247 for-cause biopsies were identified with a median of 21 months from HT and a median of 11 days between dd-cfDNA and biopsy. 56.7% of the samples had dd-cfDNA levels ≥0.20%. MMDx identified rejection in 27.1% of biopsies, compared to 7.7% identified by histology. Elevated dd-cfDNA levels were associated with a 4-fold increase in rejection rates by MMDx, mainly driven by a 5-fold increase in antibody-mediated rejection detection when compared to histology. Dd-cfDNA demonstrated superior performance in predicting rejection by MMDx (area under the curve [AUC] of 0.77; optimal cutoff dd-cfDNA value 0.30%). When incorporating a mixed-effects model, the predictive performance improved further (AUC of 0.89; optimal cutoff value 0.26%). In contrast, prediction based on histology resulted in a lower AUC of 0.64.
In a for-cause biopsy population, elevated dd-cfDNA levels were more predictive of rejection on MMDx than on histology, suggesting that molecular techniques may detect rejection at earlier stages than traditional histological methods. A dd-cfDNA cutoff of 0.26% provided the highest predictive accuracy for rejection by MMDx when applied within a mixed-effects model for repeated measures.
供体来源的游离DNA(dd-cfDNA)和分子显微镜诊断系统(MMDx)的引入正在改变我们诊断心脏移植(HT)后排斥反应的方式。本研究旨在评估dd-cfDNA在检测MMDx和组织学所确定的排斥反应方面的准确性,重点是确定最佳的dd-cfDNA阈值以提高诊断性能。
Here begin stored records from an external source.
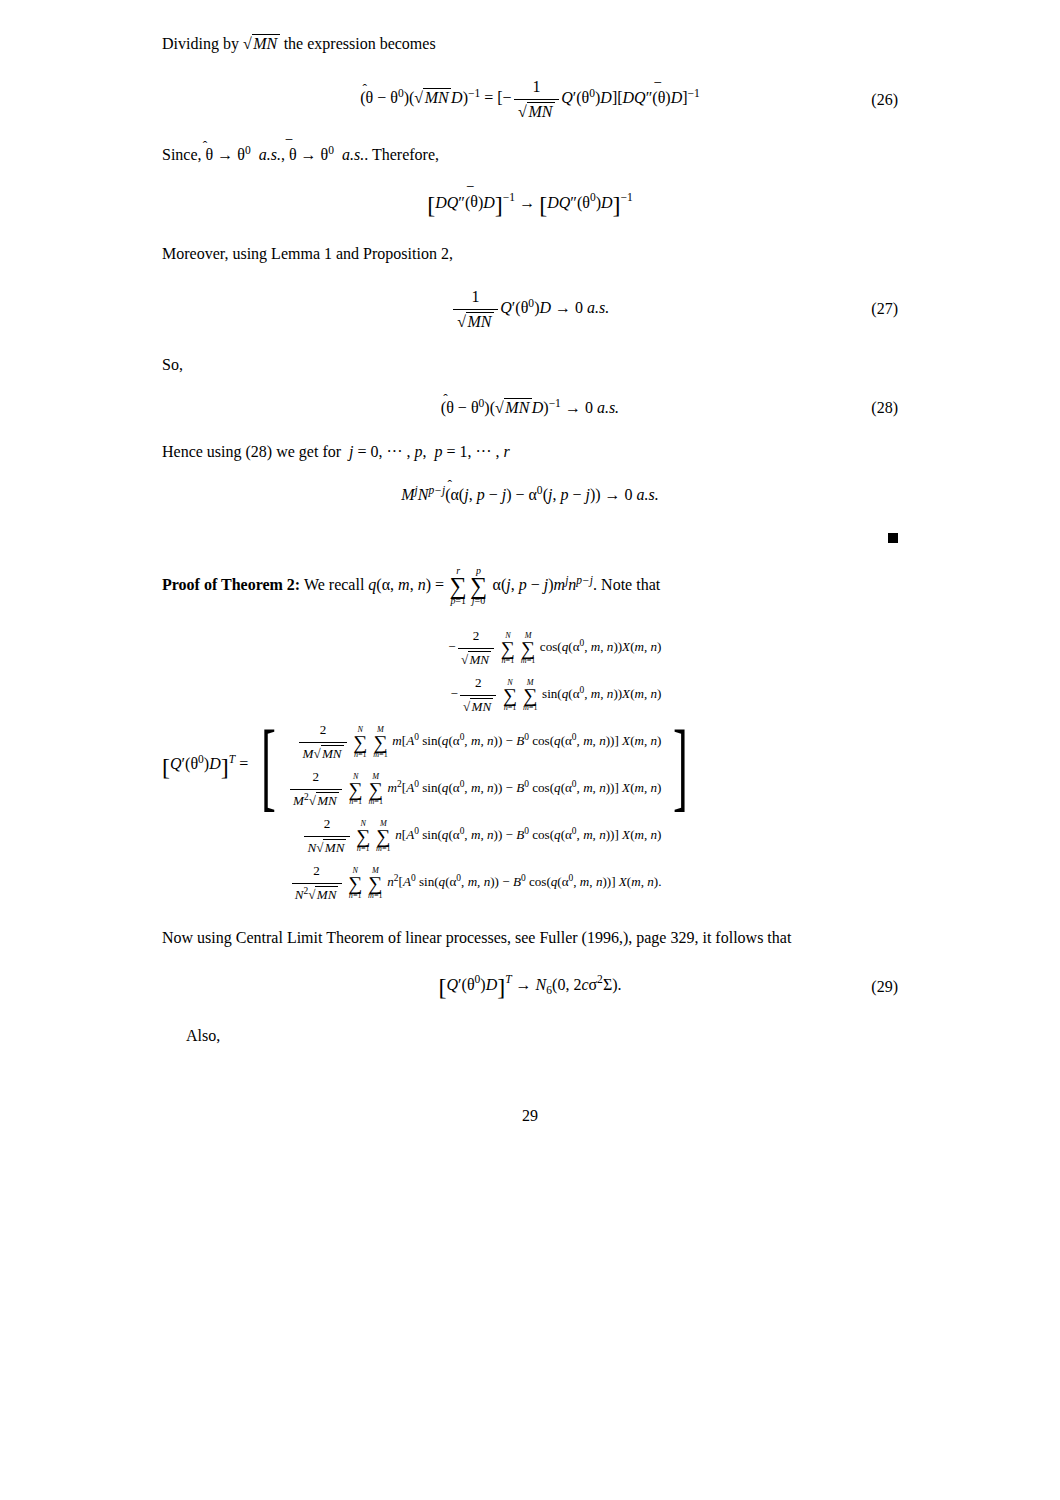Dividing by √MN the expression becomes
(θ̂ − θ0)(√MN D)−1 = [−1√MN Q′(θ0)D][DQ″(θ̅)D]−1
(26)
Since, θ̂ → θ0 a.s., θ̅ → θ0 a.s.. Therefore,
[DQ″(θ̅)D]−1 → [DQ″(θ0)D]−1
Moreover, using Lemma 1 and Proposition 2,
1√MN Q′(θ0)D → 0 a.s.
(27)
So,
(θ̂ − θ0)(√MN D)−1 → 0 a.s.
(28)
Hence using (28) we get for j = 0, ··· , p, p = 1, ··· , r
MjNp−j(α̂(j, p − j) − α0(j, p − j)) → 0 a.s.
Proof of Theorem 2: We recall q(α, m, n) = r∑p=1 p∑j=0 α(j, p − j)mjnp−j. Note that
[Q′(θ0)D]T = [ −2√MN N∑n=1 M∑m=1 cos(q(α0, m, n))X(m, n) −2√MN N∑n=1 M∑m=1 sin(q(α0, m, n))X(m, n) 2 M√MN N∑n=1 M∑m=1 m[A0 sin(q(α0, m, n)) − B0 cos(q(α0, m, n))] X(m, n) 2 M2√MN N∑n=1 M∑m=1 m2[A0 sin(q(α0, m, n)) − B0 cos(q(α0, m, n))] X(m, n) 2 N√MN N∑n=1 M∑m=1 n[A0 sin(q(α0, m, n)) − B0 cos(q(α0, m, n))] X(m, n) 2 N2√MN N∑n=1 M∑m=1 n2[A0 sin(q(α0, m, n)) − B0 cos(q(α0, m, n))] X(m, n). ]
Now using Central Limit Theorem of linear processes, see Fuller (1996,), page 329, it follows that
[Q′(θ0)D]T → N6(0, 2cσ2Σ).
(29)
Also,
29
对接受因病因进行活检的HT受者进行单中心前瞻性研究,同时获取配对的MMDx结果和dd-cfDNA水平。我们采用受试者工作特征曲线来评估dd-cfDNA水平检测经组织学和MMDx评估的排斥反应的性能。我们还评估了dd-cfDNA水平与MMDx排斥反应评分之间的相关性。在适当情况下应用混合效应模型来处理重复样本。
共识别出247例因病因进行的活检,自HT后中位时间为21个月,dd-cfDNA检测与活检之间的中位间隔时间为11天。56.7%的样本dd-cfDNA水平≥0.20%。MMDx在27.1%的活检中识别出排斥反应,而组织学识别出的比例为7.7%。dd-cfDNA水平升高与MMDx检测的排斥反应率增加4倍相关,与组织学相比,主要是由抗体介导的排斥反应检测增加5倍所驱动。Dd-cfDNA在预测MMDx的排斥反应方面表现更优(曲线下面积[AUC]为0.77;最佳dd-cfDNA截断值为0.30%)。纳入混合效应模型后,预测性能进一步提高(AUC为0.89;最佳截断值为0.26%)。相比之下,基于组织学的预测AUC较低,为0.64。
在因病因进行活检的人群中,dd-cfDNA水平升高对MMDx排斥反应的预测性高于对组织学的预测性,这表明分子技术可能比传统组织学方法更早地检测到排斥反应。当在重复测量的混合效应模型中应用时,dd-cfDNA截断值为0.26%对MMDx排斥反应的预测准确性最高。